DOCUMENT SEGMENT:
==============================

10 Vintage Phone Ads That Show How Far Mobile Tech Has Come

With Samsung having just released several of its latest flagships phones and Apple gearing up to launch the highly anticipated iPhone 12, we can expect to see some pretty slick marketing campaigns in the coming weeks and months. So before all that kicks off, let’s take a moment to enjoy some classic mobile phone ads and marvel at how different it used to be when it came to hawking a handset to the masses.

The RadioShack phone pack

The opening scene of this ancient Radio Shack commercial cleverly lulls us into a false sense of security by showing us a device that appears to consist of only a handset. Just as we start to feel impressed by the “small” size of this handset, the carefully constructed illusion is suddenly blown away as the guy exits a car carrying an enormous box that’s also needed to make the darned thing work. It’s really all downhill from there.

Motorola’s mobile monstrosity

This Motorola commercial from the 1980s heralds the arrival of a handset that “weighs only 30 ounces.” That’s 850 grams, or 1.9 pounds — frickin’ heavy for a phone. “Eventually, seeing people using cellular phones may seem as commonplace as someone checking time on an electronic watch, figuring on an electronic calculator, or programming on an electronic computer,” the ad’s narrator proclaims.

Nokia’s spacious screen

Nokia gets creative with this sterling effort from late 1997. “Small words are hard to read,” the voice-over says, “Which is why at Nokia we make our screens big.” Now remember, this is the 1990s, so of course the display is about the size of two postage stamps.

The RadioShack soundtrack

Here’s another valiant attempt by Radio Shack to make bricks look cool, with this commercial using a version of He’s Got The Whole World In His Hands as its upbeat soundtrack. And looking at the size of the phone, it kinda looks that way.

Visions of the cordless future

This genuinely humorous ad from Japan shows a guy for whom a cord-connected phone is clearly no problem at all when it comes to making a call on the move. But the commercial ends with a much more convenient solution — if you have the strength to hold it, that is.

Phonepoint’s flash in the pan

If this 1980s effort from British Telecom appears to be little more than a bunch of hastily cobbled together clips overlaid with some dodgy music, that’s because it is. See the “Phonepoint” sign near the start? This was a short-lived system that let you make — but not take — calls when you were within range of a Phonepoint access point. No, this particular platform didn’t last long.

==============================

TASKS FOR THIS EXERCISE:
A: Answer these questions about the vintage phone ads article:
(i) According to the Motorola commercial from the 1980s, how much does its handset weigh?
(ii) Which song does the second RadioShack commercial use as its soundtrack?
(iii) What could Phonepoint users not do with the system?
B: Carry on writing the vintage phone ads article from its final sentence onward.

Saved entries
==============================

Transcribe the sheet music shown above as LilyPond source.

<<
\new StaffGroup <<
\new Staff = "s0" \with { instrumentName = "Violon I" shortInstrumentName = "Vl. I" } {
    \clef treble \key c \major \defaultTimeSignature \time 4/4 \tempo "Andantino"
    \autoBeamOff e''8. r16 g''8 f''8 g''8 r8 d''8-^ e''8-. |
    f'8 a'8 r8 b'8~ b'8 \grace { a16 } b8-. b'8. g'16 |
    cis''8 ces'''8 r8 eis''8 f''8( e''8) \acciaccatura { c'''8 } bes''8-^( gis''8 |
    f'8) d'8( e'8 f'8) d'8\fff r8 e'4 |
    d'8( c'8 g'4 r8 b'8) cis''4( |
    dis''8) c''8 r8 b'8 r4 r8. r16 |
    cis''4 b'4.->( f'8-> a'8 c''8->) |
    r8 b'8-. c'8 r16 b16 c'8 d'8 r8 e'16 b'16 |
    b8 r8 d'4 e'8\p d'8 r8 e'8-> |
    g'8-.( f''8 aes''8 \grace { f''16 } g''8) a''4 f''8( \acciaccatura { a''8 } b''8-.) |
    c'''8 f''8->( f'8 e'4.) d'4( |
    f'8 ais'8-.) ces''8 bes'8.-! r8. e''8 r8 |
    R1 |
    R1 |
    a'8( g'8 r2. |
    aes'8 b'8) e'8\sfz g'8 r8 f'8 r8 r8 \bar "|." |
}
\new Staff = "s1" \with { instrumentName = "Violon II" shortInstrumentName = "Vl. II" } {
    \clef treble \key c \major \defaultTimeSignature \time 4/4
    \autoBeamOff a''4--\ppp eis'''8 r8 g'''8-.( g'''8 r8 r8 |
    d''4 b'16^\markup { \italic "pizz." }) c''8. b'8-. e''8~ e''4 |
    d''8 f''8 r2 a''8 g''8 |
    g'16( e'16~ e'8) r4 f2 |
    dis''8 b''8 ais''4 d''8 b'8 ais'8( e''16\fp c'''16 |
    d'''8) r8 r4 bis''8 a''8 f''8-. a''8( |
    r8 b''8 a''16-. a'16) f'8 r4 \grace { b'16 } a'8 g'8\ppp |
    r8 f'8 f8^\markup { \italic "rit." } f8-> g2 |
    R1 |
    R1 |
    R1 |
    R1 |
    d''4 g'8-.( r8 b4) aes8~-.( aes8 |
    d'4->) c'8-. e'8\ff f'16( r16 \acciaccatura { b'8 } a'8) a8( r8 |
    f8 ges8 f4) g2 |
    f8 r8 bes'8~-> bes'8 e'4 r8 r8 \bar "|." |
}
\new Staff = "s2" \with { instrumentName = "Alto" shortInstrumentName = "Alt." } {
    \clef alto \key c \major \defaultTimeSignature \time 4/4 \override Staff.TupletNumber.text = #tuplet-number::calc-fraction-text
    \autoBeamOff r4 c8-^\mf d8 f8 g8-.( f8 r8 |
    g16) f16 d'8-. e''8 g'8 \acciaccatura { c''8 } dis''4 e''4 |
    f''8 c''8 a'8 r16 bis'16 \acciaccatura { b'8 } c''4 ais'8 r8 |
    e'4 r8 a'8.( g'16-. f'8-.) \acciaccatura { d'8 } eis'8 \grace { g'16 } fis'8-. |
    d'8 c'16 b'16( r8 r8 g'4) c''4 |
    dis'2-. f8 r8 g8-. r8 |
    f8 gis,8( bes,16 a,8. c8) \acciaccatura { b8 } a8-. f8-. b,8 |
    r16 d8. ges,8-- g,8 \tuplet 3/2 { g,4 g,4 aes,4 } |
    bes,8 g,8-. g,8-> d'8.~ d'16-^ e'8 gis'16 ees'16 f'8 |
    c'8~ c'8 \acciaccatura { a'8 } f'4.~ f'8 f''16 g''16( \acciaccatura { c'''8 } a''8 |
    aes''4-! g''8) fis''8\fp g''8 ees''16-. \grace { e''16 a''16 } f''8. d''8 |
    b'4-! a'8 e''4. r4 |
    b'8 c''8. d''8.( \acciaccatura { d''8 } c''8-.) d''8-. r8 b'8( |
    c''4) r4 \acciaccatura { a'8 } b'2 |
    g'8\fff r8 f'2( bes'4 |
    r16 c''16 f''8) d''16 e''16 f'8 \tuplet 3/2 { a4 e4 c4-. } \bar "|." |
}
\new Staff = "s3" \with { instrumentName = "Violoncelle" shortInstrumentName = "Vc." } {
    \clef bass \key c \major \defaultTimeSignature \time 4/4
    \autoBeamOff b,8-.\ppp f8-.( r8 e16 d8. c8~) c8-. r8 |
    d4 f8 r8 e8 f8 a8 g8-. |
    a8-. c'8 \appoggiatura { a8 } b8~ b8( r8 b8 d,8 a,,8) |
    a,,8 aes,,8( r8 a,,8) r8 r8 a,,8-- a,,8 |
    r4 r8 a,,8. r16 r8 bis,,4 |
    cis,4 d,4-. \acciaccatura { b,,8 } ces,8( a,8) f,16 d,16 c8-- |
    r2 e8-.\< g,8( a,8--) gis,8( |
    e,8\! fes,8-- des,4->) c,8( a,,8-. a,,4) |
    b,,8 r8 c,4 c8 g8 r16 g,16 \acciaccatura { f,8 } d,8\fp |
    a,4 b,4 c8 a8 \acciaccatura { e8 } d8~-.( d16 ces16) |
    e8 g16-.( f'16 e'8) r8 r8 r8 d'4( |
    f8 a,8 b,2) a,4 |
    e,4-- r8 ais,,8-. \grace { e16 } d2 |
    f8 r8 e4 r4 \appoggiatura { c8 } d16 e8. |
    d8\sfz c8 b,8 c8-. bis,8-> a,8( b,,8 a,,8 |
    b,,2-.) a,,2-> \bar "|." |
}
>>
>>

==============================

ANSWERS TO THE EXERCISES:
A:
(i) Only 30 ounces, which the article gives as 850 grams, or 1.9 pounds.
(ii) A version of He's Got The Whole World In His Hands.
(iii) They could not take calls. They could only make calls, and only within range of a Phonepoint access point.

B:
The pinnacle of convenience

In this second commercial from Japan, we see a woman placing her giant phone inside a case (in this instance, something akin to a gym bag) before going on a trip. We then see her speaking on the device with varying degrees of dramatic intensity as she goes about her day, with the ad’s tagline — “Use it to make calls any place, any time” — promising real convenience if you can be bothered to lug the thing around.

Phones for the average Joe

With the rise of mobile phones, telecom companies were desperate for people’s patronage, so commercials from providers started popping up, too. Take this nutty effort from Ameritech — now AT&T — that’s extremely keen to show people that the mobile phone is no longer just for wealthy business folks who go around in chauffeur-driven cars.

Apple enters the ring

Adopting a different approach to the commercials that went before, Apple’s 2007 effort for its then new iPhone told you absolutely nothing about the device. However, its appearance in the final few seconds is clearly designed to leave you feeling curious about what appears to be a compact and lightweight device that you can hold in your hand without fear of rupturing any ligaments.

Samsung stands up

Samsung followed several years later with the Galaxy S, and its slick commercial highlights some of the phone’s many features in a launch that marked the start of a major battle between the Korean company and its rival.